"Tengo esperanzas de resolver en el carácter bilateral (el contencioso marítimo boliviano chileno) y, si no se resuelve, será importante la intervención de la comunidad internacional", planteó en el marco del 64avo período de sesiones de la Asamblea General de Naciones Unidas, en Nueva York.
Morales, que sostiene el mayor acercamiento de Bolivia con Chile, países que carecen de relaciones diplomáticas desde 1976, repuso, en la órbita del foro multilateral, la centenaria demanda marítima de su país por acceder a un espacio soberano sobre el litoral Pacífico.
El gobernante boliviano destacó, a renglón seguido, la relación de confianza que han fraguado, desde 2006, los gobiernos de La Paz y Santiago.
"Hay avances, hay confianza, siento que para resolver cualquier problema es importante la confianza, saludo, pero no sólo termina ahí, sino siento que hay que dar pasos importantes" en la perspectiva de resolver el tema, afirmó.
La Paz y Santiago han concertado una agenda bilateral de 13 puntos que, por primera vez en la historia de la relación entre ambos países, contempla el reclamo marítimo boliviano.
"Para resolver algunas demandas históricas, como una demanda de retorno al mar, quiero expresar que dos pueblos hermanos, las repúblicas de Chile y Bolivia, sentamos una confianza para resolver el tema del mar", enfatizó desde la palestra multilateral.
Caso Honduras
El Presidente de Bolivia, también pidió a las Naciones Unidas (NNUU) un ultimátum para los "golpistas de Honduras" y abogó para que la democracia en ese país sea restaurada con el retorno del presidente constitucional, Manuel Zelaya.

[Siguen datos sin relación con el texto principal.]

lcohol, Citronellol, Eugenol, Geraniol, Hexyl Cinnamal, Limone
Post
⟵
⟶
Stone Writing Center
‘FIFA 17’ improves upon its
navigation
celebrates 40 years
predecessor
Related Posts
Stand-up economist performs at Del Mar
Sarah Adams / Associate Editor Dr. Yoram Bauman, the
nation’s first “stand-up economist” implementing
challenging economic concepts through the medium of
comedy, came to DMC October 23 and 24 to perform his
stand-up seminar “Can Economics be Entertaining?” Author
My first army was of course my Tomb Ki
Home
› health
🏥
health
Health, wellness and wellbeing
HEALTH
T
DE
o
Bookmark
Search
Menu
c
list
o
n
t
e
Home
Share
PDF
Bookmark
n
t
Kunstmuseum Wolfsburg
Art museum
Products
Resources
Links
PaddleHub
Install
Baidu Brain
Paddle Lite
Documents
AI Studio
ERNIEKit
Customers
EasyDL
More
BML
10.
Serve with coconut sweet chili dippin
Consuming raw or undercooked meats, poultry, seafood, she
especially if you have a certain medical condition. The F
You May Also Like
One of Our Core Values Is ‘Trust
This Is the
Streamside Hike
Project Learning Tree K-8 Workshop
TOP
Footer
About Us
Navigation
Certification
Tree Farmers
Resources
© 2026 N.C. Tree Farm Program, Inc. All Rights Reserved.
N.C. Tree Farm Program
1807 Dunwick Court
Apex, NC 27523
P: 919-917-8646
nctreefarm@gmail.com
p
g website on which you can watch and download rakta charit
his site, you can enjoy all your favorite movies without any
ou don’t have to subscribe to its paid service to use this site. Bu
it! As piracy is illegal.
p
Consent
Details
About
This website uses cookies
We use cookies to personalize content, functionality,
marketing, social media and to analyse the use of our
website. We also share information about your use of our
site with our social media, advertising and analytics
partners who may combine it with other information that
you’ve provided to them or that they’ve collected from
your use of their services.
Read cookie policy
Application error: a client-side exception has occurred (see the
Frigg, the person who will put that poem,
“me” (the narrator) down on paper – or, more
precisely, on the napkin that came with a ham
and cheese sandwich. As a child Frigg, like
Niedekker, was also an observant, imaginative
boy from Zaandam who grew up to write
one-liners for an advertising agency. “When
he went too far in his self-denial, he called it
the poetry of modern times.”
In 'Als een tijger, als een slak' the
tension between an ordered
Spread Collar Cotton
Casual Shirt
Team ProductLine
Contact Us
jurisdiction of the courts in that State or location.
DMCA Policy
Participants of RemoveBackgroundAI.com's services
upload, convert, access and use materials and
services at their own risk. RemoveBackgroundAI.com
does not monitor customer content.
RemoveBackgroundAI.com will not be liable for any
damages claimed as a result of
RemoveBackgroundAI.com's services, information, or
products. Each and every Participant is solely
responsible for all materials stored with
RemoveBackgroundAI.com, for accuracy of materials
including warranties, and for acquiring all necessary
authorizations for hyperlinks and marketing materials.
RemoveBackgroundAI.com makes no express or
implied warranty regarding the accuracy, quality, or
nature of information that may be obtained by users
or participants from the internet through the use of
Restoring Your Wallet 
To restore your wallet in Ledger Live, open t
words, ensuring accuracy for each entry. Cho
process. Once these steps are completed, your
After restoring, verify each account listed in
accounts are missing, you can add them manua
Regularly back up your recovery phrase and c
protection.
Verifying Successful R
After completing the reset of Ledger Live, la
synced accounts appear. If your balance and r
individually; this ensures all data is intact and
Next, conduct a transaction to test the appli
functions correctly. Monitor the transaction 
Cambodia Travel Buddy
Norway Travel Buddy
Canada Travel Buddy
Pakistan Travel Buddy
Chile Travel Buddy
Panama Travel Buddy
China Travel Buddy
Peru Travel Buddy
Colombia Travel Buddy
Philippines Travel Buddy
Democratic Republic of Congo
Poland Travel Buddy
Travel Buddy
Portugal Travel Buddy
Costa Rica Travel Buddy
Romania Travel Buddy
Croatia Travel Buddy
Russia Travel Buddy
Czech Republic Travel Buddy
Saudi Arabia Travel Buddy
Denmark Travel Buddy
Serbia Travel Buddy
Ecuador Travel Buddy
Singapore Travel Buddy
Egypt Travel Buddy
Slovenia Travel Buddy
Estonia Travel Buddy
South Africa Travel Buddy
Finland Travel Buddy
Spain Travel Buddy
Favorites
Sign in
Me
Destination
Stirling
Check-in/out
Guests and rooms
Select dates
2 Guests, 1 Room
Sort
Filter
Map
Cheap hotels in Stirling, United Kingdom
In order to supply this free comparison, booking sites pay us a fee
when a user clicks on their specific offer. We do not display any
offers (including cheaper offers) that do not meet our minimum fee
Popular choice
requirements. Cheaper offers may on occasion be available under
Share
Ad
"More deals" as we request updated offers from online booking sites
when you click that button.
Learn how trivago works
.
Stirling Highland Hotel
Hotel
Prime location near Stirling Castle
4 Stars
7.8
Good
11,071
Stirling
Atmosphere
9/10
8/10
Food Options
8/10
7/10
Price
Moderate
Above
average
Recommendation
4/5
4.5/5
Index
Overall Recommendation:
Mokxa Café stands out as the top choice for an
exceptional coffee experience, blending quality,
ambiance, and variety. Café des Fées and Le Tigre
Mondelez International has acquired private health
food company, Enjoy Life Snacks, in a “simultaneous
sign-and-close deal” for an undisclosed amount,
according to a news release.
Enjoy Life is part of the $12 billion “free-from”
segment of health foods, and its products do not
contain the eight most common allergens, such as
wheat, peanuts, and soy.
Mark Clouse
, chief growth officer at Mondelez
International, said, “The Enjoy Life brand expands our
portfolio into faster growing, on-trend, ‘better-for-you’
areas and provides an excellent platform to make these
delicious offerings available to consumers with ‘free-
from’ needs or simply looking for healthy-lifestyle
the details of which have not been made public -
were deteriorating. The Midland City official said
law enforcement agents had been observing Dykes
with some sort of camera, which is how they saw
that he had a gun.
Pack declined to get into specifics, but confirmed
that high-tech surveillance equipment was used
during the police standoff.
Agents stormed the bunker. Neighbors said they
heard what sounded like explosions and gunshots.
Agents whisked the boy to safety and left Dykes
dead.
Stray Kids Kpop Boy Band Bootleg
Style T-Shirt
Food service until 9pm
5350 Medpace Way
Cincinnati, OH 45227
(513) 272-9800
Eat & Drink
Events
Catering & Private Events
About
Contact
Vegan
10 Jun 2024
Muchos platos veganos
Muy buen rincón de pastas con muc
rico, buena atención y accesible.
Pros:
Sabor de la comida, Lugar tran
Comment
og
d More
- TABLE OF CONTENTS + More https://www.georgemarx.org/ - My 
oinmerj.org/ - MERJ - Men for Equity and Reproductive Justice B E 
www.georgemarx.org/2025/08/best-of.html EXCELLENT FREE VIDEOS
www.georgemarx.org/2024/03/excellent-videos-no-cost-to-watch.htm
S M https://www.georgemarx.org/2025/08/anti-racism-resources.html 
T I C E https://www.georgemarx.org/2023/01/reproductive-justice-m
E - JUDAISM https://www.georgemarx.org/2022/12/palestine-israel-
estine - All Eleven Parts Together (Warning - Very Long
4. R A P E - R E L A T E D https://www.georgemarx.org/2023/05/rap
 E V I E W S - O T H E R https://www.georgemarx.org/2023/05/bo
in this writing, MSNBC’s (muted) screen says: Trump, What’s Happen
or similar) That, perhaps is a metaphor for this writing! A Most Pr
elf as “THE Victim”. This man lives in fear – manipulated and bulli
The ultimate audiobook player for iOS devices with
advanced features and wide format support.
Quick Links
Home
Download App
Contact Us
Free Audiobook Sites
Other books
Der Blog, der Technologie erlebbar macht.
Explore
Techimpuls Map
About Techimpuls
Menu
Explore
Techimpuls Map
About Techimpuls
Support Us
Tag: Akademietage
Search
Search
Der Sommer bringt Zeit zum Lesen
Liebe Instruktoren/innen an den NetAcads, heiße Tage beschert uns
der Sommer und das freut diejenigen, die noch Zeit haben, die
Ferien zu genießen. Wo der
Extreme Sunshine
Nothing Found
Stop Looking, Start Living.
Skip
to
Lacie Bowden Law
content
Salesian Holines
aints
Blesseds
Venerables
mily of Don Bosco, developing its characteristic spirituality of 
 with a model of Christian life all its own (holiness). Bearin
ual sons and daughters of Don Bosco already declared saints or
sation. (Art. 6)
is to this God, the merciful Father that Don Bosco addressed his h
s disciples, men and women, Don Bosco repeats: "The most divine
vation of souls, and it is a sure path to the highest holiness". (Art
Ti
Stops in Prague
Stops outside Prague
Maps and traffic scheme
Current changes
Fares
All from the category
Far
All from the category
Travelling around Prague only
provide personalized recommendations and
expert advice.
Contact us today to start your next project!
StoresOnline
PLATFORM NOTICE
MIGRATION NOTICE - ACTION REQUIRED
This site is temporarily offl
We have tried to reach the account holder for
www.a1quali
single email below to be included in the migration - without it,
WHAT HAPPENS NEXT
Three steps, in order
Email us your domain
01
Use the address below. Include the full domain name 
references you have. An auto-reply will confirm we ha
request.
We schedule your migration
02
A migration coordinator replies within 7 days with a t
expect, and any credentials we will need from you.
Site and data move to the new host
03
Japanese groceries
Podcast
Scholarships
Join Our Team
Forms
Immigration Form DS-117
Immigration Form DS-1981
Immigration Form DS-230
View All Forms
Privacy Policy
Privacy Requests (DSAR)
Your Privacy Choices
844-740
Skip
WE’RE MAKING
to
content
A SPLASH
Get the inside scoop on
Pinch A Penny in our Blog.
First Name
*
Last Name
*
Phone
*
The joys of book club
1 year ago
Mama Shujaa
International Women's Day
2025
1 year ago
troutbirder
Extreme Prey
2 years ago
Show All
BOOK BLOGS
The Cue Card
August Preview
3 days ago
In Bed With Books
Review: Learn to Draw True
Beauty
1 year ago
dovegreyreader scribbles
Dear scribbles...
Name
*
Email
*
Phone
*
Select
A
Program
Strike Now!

"Mi pedido al presidente de la Asamblea de esta gran organización mundial, que salga de aquí una resolución donde dé un ultimátum para que la dictadura en Honduras abandone y que Zelaya vuelva a ser presidente", pidió el mandatario boliviano en el foro multilateral.
Morales dijo que no se puede hablar de paz ni bienestar cuando persiste en América y en otras partes del mundo los golpes de Estado.
En esa dirección, criticó ácidamente la intención de Estados Unidos de instalar bases militares en Sudamérica que, a su juicio, alteran a la paz de los pueblos de su región.
"Una base militar de los Estados Unidos no garantiza la democracia", remarcó y puso como ejemplo a Honduras, donde a pesar de la presencia militar estadounidense, "el régimen golpista continúa vigente".
"Como víctimas sabemos lo que hacen los uniformados estadounidenses en los distintos países de Latinoamérica y por eso quiero decirles que una base militar de Estados Unidos no garantiza la paz social, no garantiza la democracia, ni menos garantiza la integración de nuestros países", sostuvo.
Morales saludó la valentía del presidente Manuel Zelaya, de quien dijo asume una defensa pacífica para recuperar la democracia.
"Mi respeto, mi admiración a Zelaya, junto a su pueblo tan rebelde en defensa de la democracia", subrayó.